Unter sozialer Gerechtigkeit verstehen die Autoren, dass man Luthers Begriffe wie Magd und Knecht heute schwer einordnen kann, weil die Ausbeutung und Rechtlosigkeit nicht mehr mitschwingt, sprechen sie jetzt von Sklaven und Sklavinnen. "Die soziale Realität, die in biblischen Texten angesprochen wird, möchten wir heute wieder hörbar machen."
Korrekturen
Die christliche Tradition ist bis in die Gegenwart geprägt von antijüdischen Vorstellungen, die in den Übersetzungen immer wieder weitertransportiert wurden. "Die Übersetzung möchte deutlich machen, dass Jesus als ein Jude anderen Juden gegenübersteht."
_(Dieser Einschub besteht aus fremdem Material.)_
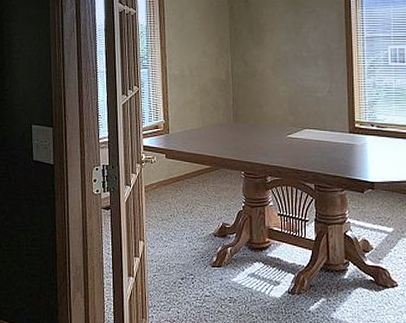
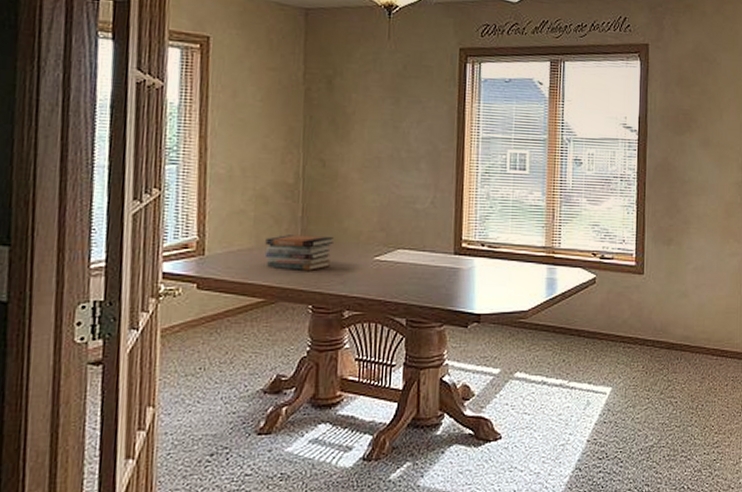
book stack: none [209,118,256,145] -> present [264,235,334,270]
Ein anderes wichtiges Thema ist die christliche Ablehnung des so genannten jüdischen Gesetzes. "Durch Übersetzungsformen versuchen wir deutlich zu machen: die neutestamentlichen Schriften sind eine jüdische Schrift und das alte Testament ist das Buch der Juden. Dem wollen wir mit Respekt begegnen und uns so verhalten."
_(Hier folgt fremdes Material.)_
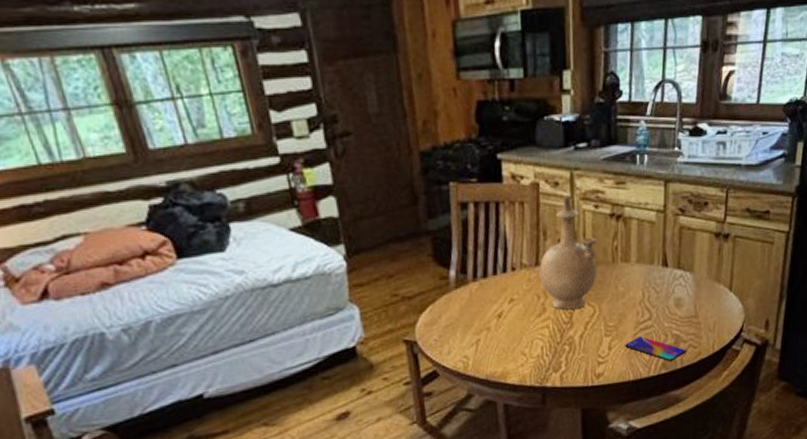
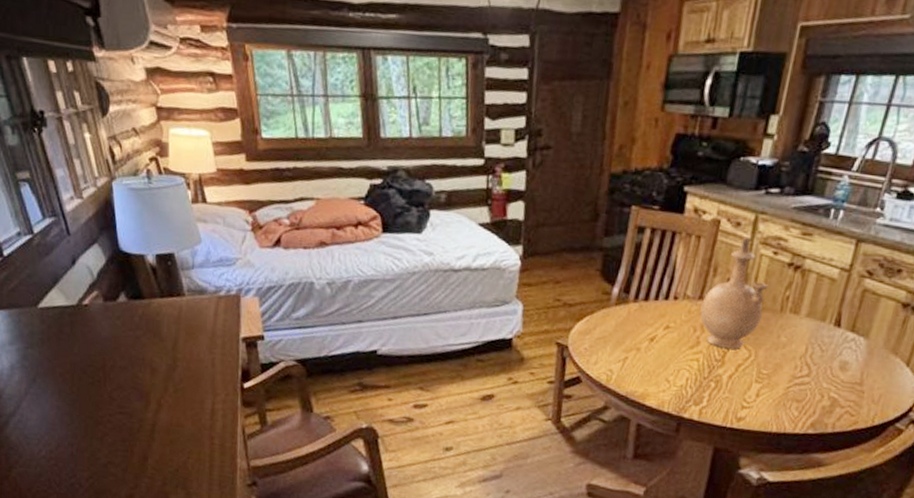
smartphone: present [625,336,686,362] -> none [774,390,841,423]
In den bisherigen Übersetzungen wird für Gott zigtausendmal die Bezeichnung "Herr" verwandt. Aber eigentlich, erläutert Theologieprofessor Frank Crüsemann, dürfe der Name nicht ausgesprochen werden, weil er ein Teil des göttlichen Geheimnisses ist. "Wir nennen Gott heute mit dem Wort, was jeden Mann bezeichnet, das ist eigentlich eine Unmöglichkeit, das ist absolut ein Skandal."
Das Judentum in Deutschland hat früher gesagt "der Ewige"; die wichtigste jüdische Wiedergabe ist "Adonaj". "Wir haben nun zehn verschiedene Versuche und wechseln zwischen den Bezeichnungen", erklärt Crüsemann. Die unterschiedlichen Namen sind immer grau hinterlegt und springen damit ins Auge. Jeder Leser kann für sich eine andere Bezeichnung wählen. Sehr oft wird Gott in der neuen Übersetzung in weiblicher Form benannt. "Wir sind so gewohnt, männlich zu reden, dass bei uns in der Bibel - und ich finde das gut und spannend - das Weibliche ein wenig überwiegt."
Begrenzte Haltbarkeit
Die neue Übersetzung versteht sich nicht als Konkurrenz zu anderen, sondern sie will die Vielfalt, die Vielstimmigkeit, das kreative Nebeneinander unterschiedlicher Interpretationen des Urtextes betonen. "Die Haltbarkeit ist begrenzt. Jeder Übersetzer weiß das. Im Grunde genommen müssten wir sofort mit Erscheinen mit der Überarbeitung beginnen," sagt Claudia Janssen. "Ich hoffe, dass Überarbeitungen bei all den Menschen, die mit dieser Bibel arbeiten, passieren. Dass sie selbst kreativ anfangen, über biblische Sprache nachzudenken und ihre eigenen Übersetzungen entwickeln." Schließlich habe schon Luther gesagt: "Ich wünsche mir, dass in jedem Dorf, in jeder Stadt ein eigener Übersetzer tätig wird."